What you need to do
Give back the records that follow exactly, images excluded.

*** Opening of The records ***

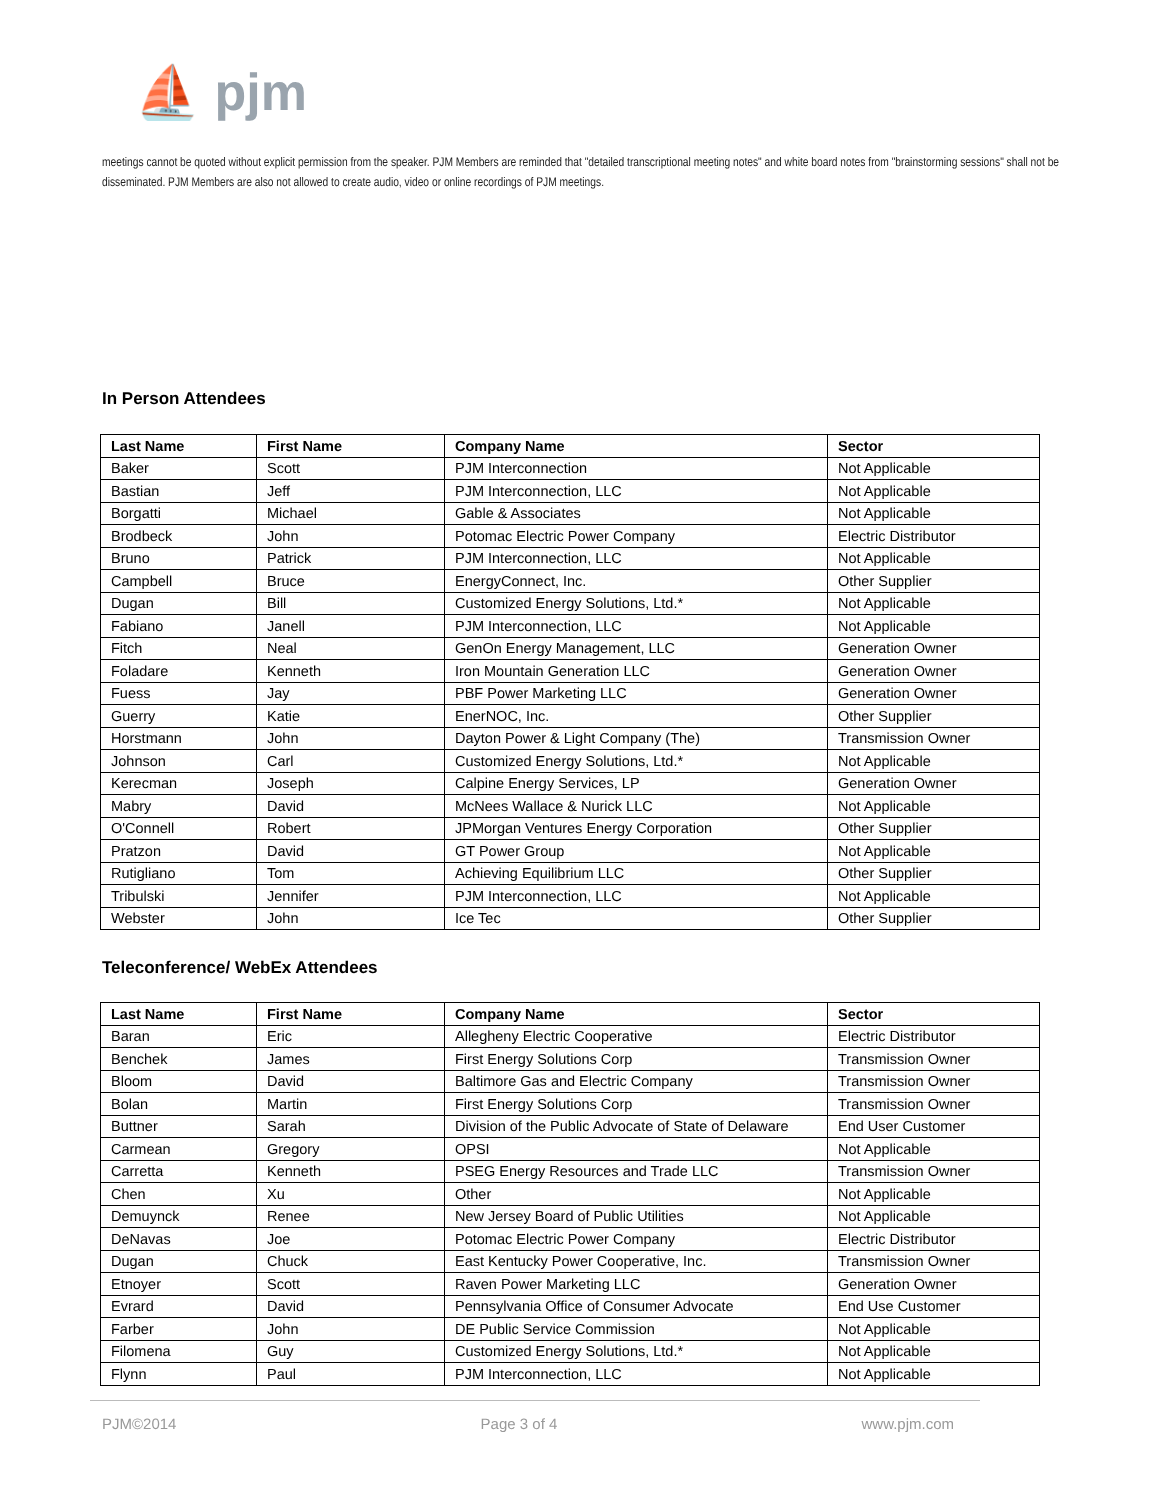⛵ pjm
meetings cannot be quoted without explicit permission from the speaker. PJM Members are reminded that "detailed transcriptional meeting notes" and white board notes from "brainstorming sessions" shall not be disseminated. PJM Members are also not allowed to create audio, video or online recordings of PJM meetings.
In Person Attendees
| Last Name | First Name | Company Name | Sector |
| --- | --- | --- | --- |
| Baker | Scott | PJM Interconnection | Not Applicable |
| Bastian | Jeff | PJM Interconnection, LLC | Not Applicable |
| Borgatti | Michael | Gable & Associates | Not Applicable |
| Brodbeck | John | Potomac Electric Power Company | Electric Distributor |
| Bruno | Patrick | PJM Interconnection, LLC | Not Applicable |
| Campbell | Bruce | EnergyConnect, Inc. | Other Supplier |
| Dugan | Bill | Customized Energy Solutions, Ltd.* | Not Applicable |
| Fabiano | Janell | PJM Interconnection, LLC | Not Applicable |
| Fitch | Neal | GenOn Energy Management, LLC | Generation Owner |
| Foladare | Kenneth | Iron Mountain Generation LLC | Generation Owner |
| Fuess | Jay | PBF Power Marketing LLC | Generation Owner |
| Guerry | Katie | EnerNOC, Inc. | Other Supplier |
| Horstmann | John | Dayton Power & Light Company (The) | Transmission Owner |
| Johnson | Carl | Customized Energy Solutions, Ltd.* | Not Applicable |
| Kerecman | Joseph | Calpine Energy Services, LP | Generation Owner |
| Mabry | David | McNees Wallace & Nurick LLC | Not Applicable |
| O'Connell | Robert | JPMorgan Ventures Energy Corporation | Other Supplier |
| Pratzon | David | GT Power Group | Not Applicable |
| Rutigliano | Tom | Achieving Equilibrium LLC | Other Supplier |
| Tribulski | Jennifer | PJM Interconnection, LLC | Not Applicable |
| Webster | John | Ice Tec | Other Supplier |
Teleconference/ WebEx Attendees
| Last Name | First Name | Company Name | Sector |
| --- | --- | --- | --- |
| Baran | Eric | Allegheny Electric Cooperative | Electric Distributor |
| Benchek | James | First Energy Solutions Corp | Transmission Owner |
| Bloom | David | Baltimore Gas and Electric Company | Transmission Owner |
| Bolan | Martin | First Energy Solutions Corp | Transmission Owner |
| Buttner | Sarah | Division of the Public Advocate of State of Delaware | End User Customer |
| Carmean | Gregory | OPSI | Not Applicable |
| Carretta | Kenneth | PSEG Energy Resources and Trade LLC | Transmission Owner |
| Chen | Xu | Other | Not Applicable |
| Demuynck | Renee | New Jersey Board of Public Utilities | Not Applicable |
| DeNavas | Joe | Potomac Electric Power Company | Electric Distributor |
| Dugan | Chuck | East Kentucky Power Cooperative, Inc. | Transmission Owner |
| Etnoyer | Scott | Raven Power Marketing LLC | Generation Owner |
| Evrard | David | Pennsylvania Office of Consumer Advocate | End Use Customer |
| Farber | John | DE Public Service Commission | Not Applicable |
| Filomena | Guy | Customized Energy Solutions, Ltd.* | Not Applicable |
| Flynn | Paul | PJM Interconnection, LLC | Not Applicable |
PJM©2014 Page 3 of 4 www.pjm.com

*** Close of The records ***

Solution below
⛵ pjm
meetings cannot be quoted without explicit permission from the speaker. PJM Members are reminded that "detailed transcriptional meeting notes" and white board notes from "brainstorming sessions" shall not be disseminated. PJM Members are also not allowed to create audio, video or online recordings of PJM meetings.
In Person Attendees
| Last Name | First Name | Company Name | Sector |
| --- | --- | --- | --- |
| Baker | Scott | PJM Interconnection | Not Applicable |
| Bastian | Jeff | PJM Interconnection, LLC | Not Applicable |
| Borgatti | Michael | Gable & Associates | Not Applicable |
| Brodbeck | John | Potomac Electric Power Company | Electric Distributor |
| Bruno | Patrick | PJM Interconnection, LLC | Not Applicable |
| Campbell | Bruce | EnergyConnect, Inc. | Other Supplier |
| Dugan | Bill | Customized Energy Solutions, Ltd.* | Not Applicable |
| Fabiano | Janell | PJM Interconnection, LLC | Not Applicable |
| Fitch | Neal | GenOn Energy Management, LLC | Generation Owner |
| Foladare | Kenneth | Iron Mountain Generation LLC | Generation Owner |
| Fuess | Jay | PBF Power Marketing LLC | Generation Owner |
| Guerry | Katie | EnerNOC, Inc. | Other Supplier |
| Horstmann | John | Dayton Power & Light Company (The) | Transmission Owner |
| Johnson | Carl | Customized Energy Solutions, Ltd.* | Not Applicable |
| Kerecman | Joseph | Calpine Energy Services, LP | Generation Owner |
| Mabry | David | McNees Wallace & Nurick LLC | Not Applicable |
| O'Connell | Robert | JPMorgan Ventures Energy Corporation | Other Supplier |
| Pratzon | David | GT Power Group | Not Applicable |
| Rutigliano | Tom | Achieving Equilibrium LLC | Other Supplier |
| Tribulski | Jennifer | PJM Interconnection, LLC | Not Applicable |
| Webster | John | Ice Tec | Other Supplier |
Teleconference/ WebEx Attendees
| Last Name | First Name | Company Name | Sector |
| --- | --- | --- | --- |
| Baran | Eric | Allegheny Electric Cooperative | Electric Distributor |
| Benchek | James | First Energy Solutions Corp | Transmission Owner |
| Bloom | David | Baltimore Gas and Electric Company | Transmission Owner |
| Bolan | Martin | First Energy Solutions Corp | Transmission Owner |
| Buttner | Sarah | Division of the Public Advocate of State of Delaware | End User Customer |
| Carmean | Gregory | OPSI | Not Applicable |
| Carretta | Kenneth | PSEG Energy Resources and Trade LLC | Transmission Owner |
| Chen | Xu | Other | Not Applicable |
| Demuynck | Renee | New Jersey Board of Public Utilities | Not Applicable |
| DeNavas | Joe | Potomac Electric Power Company | Electric Distributor |
| Dugan | Chuck | East Kentucky Power Cooperative, Inc. | Transmission Owner |
| Etnoyer | Scott | Raven Power Marketing LLC | Generation Owner |
| Evrard | David | Pennsylvania Office of Consumer Advocate | End Use Customer |
| Farber | John | DE Public Service Commission | Not Applicable |
| Filomena | Guy | Customized Energy Solutions, Ltd.* | Not Applicable |
| Flynn | Paul | PJM Interconnection, LLC | Not Applicable |
PJM©2014 Page 3 of 4 www.pjm.com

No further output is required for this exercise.